Records provided -
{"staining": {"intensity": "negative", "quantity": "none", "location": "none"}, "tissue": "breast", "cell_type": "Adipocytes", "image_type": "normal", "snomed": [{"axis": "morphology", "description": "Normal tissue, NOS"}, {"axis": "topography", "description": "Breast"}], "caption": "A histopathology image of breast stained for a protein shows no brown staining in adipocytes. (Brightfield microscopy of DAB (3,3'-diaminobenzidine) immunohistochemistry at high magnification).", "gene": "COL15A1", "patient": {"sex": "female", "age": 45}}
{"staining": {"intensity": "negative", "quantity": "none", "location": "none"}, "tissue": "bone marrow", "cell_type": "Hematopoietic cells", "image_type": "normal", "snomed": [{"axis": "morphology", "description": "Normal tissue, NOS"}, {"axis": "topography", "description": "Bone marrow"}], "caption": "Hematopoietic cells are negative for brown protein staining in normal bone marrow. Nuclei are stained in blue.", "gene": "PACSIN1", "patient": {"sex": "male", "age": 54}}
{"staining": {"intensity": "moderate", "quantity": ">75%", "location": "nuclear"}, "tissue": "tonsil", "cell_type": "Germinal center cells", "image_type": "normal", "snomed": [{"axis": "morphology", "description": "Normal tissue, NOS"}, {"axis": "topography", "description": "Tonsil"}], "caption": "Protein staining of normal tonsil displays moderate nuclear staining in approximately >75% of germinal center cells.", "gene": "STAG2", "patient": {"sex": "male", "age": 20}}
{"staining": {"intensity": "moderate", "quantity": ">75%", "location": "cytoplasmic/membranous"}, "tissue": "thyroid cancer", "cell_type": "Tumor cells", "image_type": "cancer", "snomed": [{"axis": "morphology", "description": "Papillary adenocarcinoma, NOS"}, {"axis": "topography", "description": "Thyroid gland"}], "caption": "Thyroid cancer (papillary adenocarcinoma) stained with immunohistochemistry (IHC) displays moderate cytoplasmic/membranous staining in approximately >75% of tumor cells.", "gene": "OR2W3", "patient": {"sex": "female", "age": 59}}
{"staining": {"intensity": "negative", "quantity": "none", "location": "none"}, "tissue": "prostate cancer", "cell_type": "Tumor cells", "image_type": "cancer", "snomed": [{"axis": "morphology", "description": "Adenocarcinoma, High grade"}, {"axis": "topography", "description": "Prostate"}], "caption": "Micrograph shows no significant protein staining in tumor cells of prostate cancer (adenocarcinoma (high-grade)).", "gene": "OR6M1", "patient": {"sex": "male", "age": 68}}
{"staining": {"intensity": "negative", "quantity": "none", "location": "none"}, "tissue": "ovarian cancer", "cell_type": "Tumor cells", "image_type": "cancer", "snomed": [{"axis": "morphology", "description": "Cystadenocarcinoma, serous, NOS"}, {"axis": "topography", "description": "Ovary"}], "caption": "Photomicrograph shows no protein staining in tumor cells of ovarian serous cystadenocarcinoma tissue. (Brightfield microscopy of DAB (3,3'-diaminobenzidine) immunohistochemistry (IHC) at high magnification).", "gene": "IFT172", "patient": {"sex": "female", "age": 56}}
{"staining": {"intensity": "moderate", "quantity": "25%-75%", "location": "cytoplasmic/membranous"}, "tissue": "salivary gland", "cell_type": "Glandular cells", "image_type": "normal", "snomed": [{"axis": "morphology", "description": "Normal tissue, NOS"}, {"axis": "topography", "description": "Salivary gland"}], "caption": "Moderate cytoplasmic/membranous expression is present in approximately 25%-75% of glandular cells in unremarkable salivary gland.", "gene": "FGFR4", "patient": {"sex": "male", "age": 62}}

Task brief - With nothing left out, return each entry exactly.

Output for this task -
{"staining": {"intensity": "negative", "quantity": "none", "location": "none"}, "tissue": "breast", "cell_type": "Adipocytes", "image_type": "normal", "snomed": [{"axis": "morphology", "description": "Normal tissue, NOS"}, {"axis": "topography", "description": "Breast"}], "caption": "A histopathology image of breast stained for a protein shows no brown staining in adipocytes. (Brightfield microscopy of DAB (3,3'-diaminobenzidine) immunohistochemistry at high magnification).", "gene": "COL15A1", "patient": {"sex": "female", "age": 45}}
{"staining": {"intensity": "negative", "quantity": "none", "location": "none"}, "tissue": "bone marrow", "cell_type": "Hematopoietic cells", "image_type": "normal", "snomed": [{"axis": "morphology", "description": "Normal tissue, NOS"}, {"axis": "topography", "description": "Bone marrow"}], "caption": "Hematopoietic cells are negative for brown protein staining in normal bone marrow. Nuclei are stained in blue.", "gene": "PACSIN1", "patient": {"sex": "male", "age": 54}}
{"staining": {"intensity": "moderate", "quantity": ">75%", "location": "nuclear"}, "tissue": "tonsil", "cell_type": "Germinal center cells", "image_type": "normal", "snomed": [{"axis": "morphology", "description": "Normal tissue, NOS"}, {"axis": "topography", "description": "Tonsil"}], "caption": "Protein staining of normal tonsil displays moderate nuclear staining in approximately >75% of germinal center cells.", "gene": "STAG2", "patient": {"sex": "male", "age": 20}}
{"staining": {"intensity": "moderate", "quantity": ">75%", "location": "cytoplasmic/membranous"}, "tissue": "thyroid cancer", "cell_type": "Tumor cells", "image_type": "cancer", "snomed": [{"axis": "morphology", "description": "Papillary adenocarcinoma, NOS"}, {"axis": "topography", "description": "Thyroid gland"}], "caption": "Thyroid cancer (papillary adenocarcinoma) stained with immunohistochemistry (IHC) displays moderate cytoplasmic/membranous staining in approximately >75% of tumor cells.", "gene": "OR2W3", "patient": {"sex": "female", "age": 59}}
{"staining": {"intensity": "negative", "quantity": "none", "location": "none"}, "tissue": "prostate cancer", "cell_type": "Tumor cells", "image_type": "cancer", "snomed": [{"axis": "morphology", "description": "Adenocarcinoma, High grade"}, {"axis": "topography", "description": "Prostate"}], "caption": "Micrograph shows no significant protein staining in tumor cells of prostate cancer (adenocarcinoma (high-grade)).", "gene": "OR6M1", "patient": {"sex": "male", "age": 68}}
{"staining": {"intensity": "negative", "quantity": "none", "location": "none"}, "tissue": "ovarian cancer", "cell_type": "Tumor cells", "image_type": "cancer", "snomed": [{"axis": "morphology", "description": "Cystadenocarcinoma, serous, NOS"}, {"axis": "topography", "description": "Ovary"}], "caption": "Photomicrograph shows no protein staining in tumor cells of ovarian serous cystadenocarcinoma tissue. (Brightfield microscopy of DAB (3,3'-diaminobenzidine) immunohistochemistry (IHC) at high magnification).", "gene": "IFT172", "patient": {"sex": "female", "age": 56}}
{"staining": {"intensity": "moderate", "quantity": "25%-75%", "location": "cytoplasmic/membranous"}, "tissue": "salivary gland", "cell_type": "Glandular cells", "image_type": "normal", "snomed": [{"axis": "morphology", "description": "Normal tissue, NOS"}, {"axis": "topography", "description": "Salivary gland"}], "caption": "Moderate cytoplasmic/membranous expression is present in approximately 25%-75% of glandular cells in unremarkable salivary gland.", "gene": "FGFR4", "patient": {"sex": "male", "age": 62}}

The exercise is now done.